The index used to translate nominal $ forecasts into constant $ forecasts is the Statistics NZ CPI (All Groups). The CPI index applied is the annual average rate of increase based on the CPI index predictions included in the NZIER Quarterly Predictions from November 2013.

For example, the index used for the year ending 31 March 2014 is based on the annual average movement using CPI predictions (actuals where available) as follows: (Q1 RY14* + Q2 RY14 + Q3 RY14 + Q4 RY14)/(Q1 RY13 + Q2 RY13 + Q3 RY13 + Q4 RY13). Powerco is currently reviewing its escalation approach for its electricity business and developing more accurate cost escalators. As this analysis is not yet finalised, we have continued with the same approach as the 2013 AMP for the 2014 AMP Update (using CPI as the index). Initial indications are that EDB’s capex cost escalation is around 0.5-2% higher than CPI.

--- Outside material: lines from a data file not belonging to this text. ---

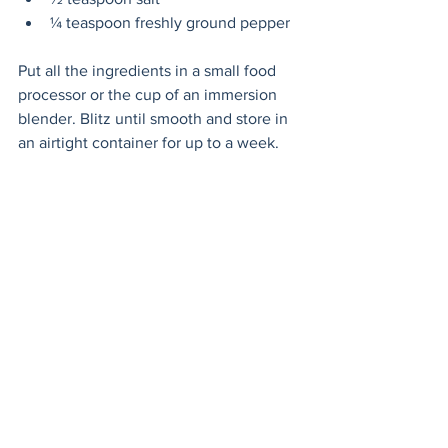
¼ teaspoon freshly ground pepper
Put all the ingredients in a small food 
processor or the cup of an immersion 
blender. Blitz until smooth and store in 
an airtight container for up to a week. 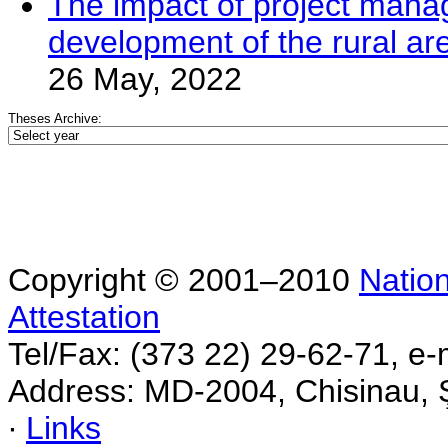
The impact of project mana
development of the rural ar
26 May, 2022
Theses Archive:
Copyright © 2001–2010
Nation
Attestation
Tel/Fax: (373 22) 29-62-71, e-
Address: MD-2004, Chisinau, Ş
∙
Links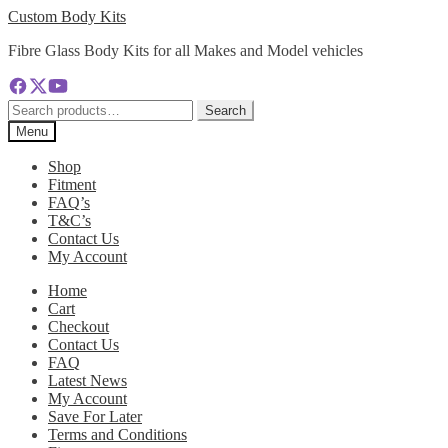
Skip
Skip
Custom Body Kits
to
to
Fibre Glass Body Kits for all Makes and Model vehicles
navigation
content
Search
Search
for:
Menu
Shop
Fitment
FAQ’s
T&C’s
Contact Us
My Account
Home
Cart
Checkout
Contact Us
FAQ
Latest News
My Account
Save For Later
Terms and Conditions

*RY refers to the regulatory year ending 31 March

Commentary on difference between nominal and constant price operational expenditure forecasts (Schedule 11b) 4. In the box below, comment on the difference between nominal and constant price operational expenditure for the disclosure year, as disclosed in Schedule 11b.

Box 2: Commentary on difference between nominal and constant price operational expenditure forecasts

The index used to translate nominal $ forecasts into constant $ forecasts is the Statistics NZ CPI (All Groups). The CPI index applied is the annual average rate of increase based on the CPI index predictions included in the NZIER Quarterly Predictions from November 2013.

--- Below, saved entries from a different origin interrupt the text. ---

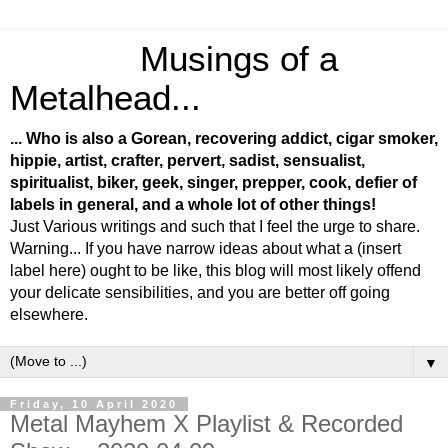
Musings of a
Metalhead...
... Who is also a Gorean, recovering addict, cigar smoker,
hippie, artist, crafter, pervert, sadist, sensualist,
spiritualist, biker, geek, singer, prepper, cook, defier of
labels in general, and a whole lot of other things!
Just Various writings and such that I feel the urge to share.
Warning... If you have narrow ideas about what a (insert
label here) ought to be like, this blog will most likely offend
your delicate sensibilities, and you are better off going
elsewhere.
▼
Friday, 10 April 2020
Metal Mayhem X Playlist & Recorded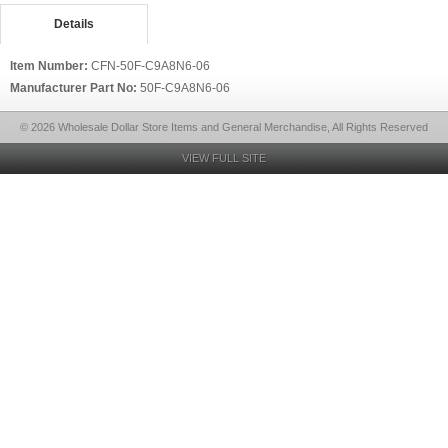
Details
Item Number:
CFN-50F-C9A8N6-06
Manufacturer Part No:
50F-C9A8N6-06
© 2026 Wholesale Dollar Store Items and General Merchandise, All Rights Reserved
VIEW FULL SITE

For example, the index used for the year ending 31 March 2014 is based on the annual average movement using CPI predictions (actuals where available) as follows:

(Q1 RY14* + Q2 RY14 + Q3 RY14 + Q4 RY14)/(Q1 RY13 + Q2 RY13 + Q3 RY13 + Q4 RY13).

Powerco is currently reviewing its escalation approach and developing more accurate cost escalators. As this analysis is not yet finalised, we have continued with the same approach as the 2013 AMP for the 2014 AMP Update (using CPI as the index). Initial indications are that EDB’s opex cost escalation is around 1.5% higher than CPI.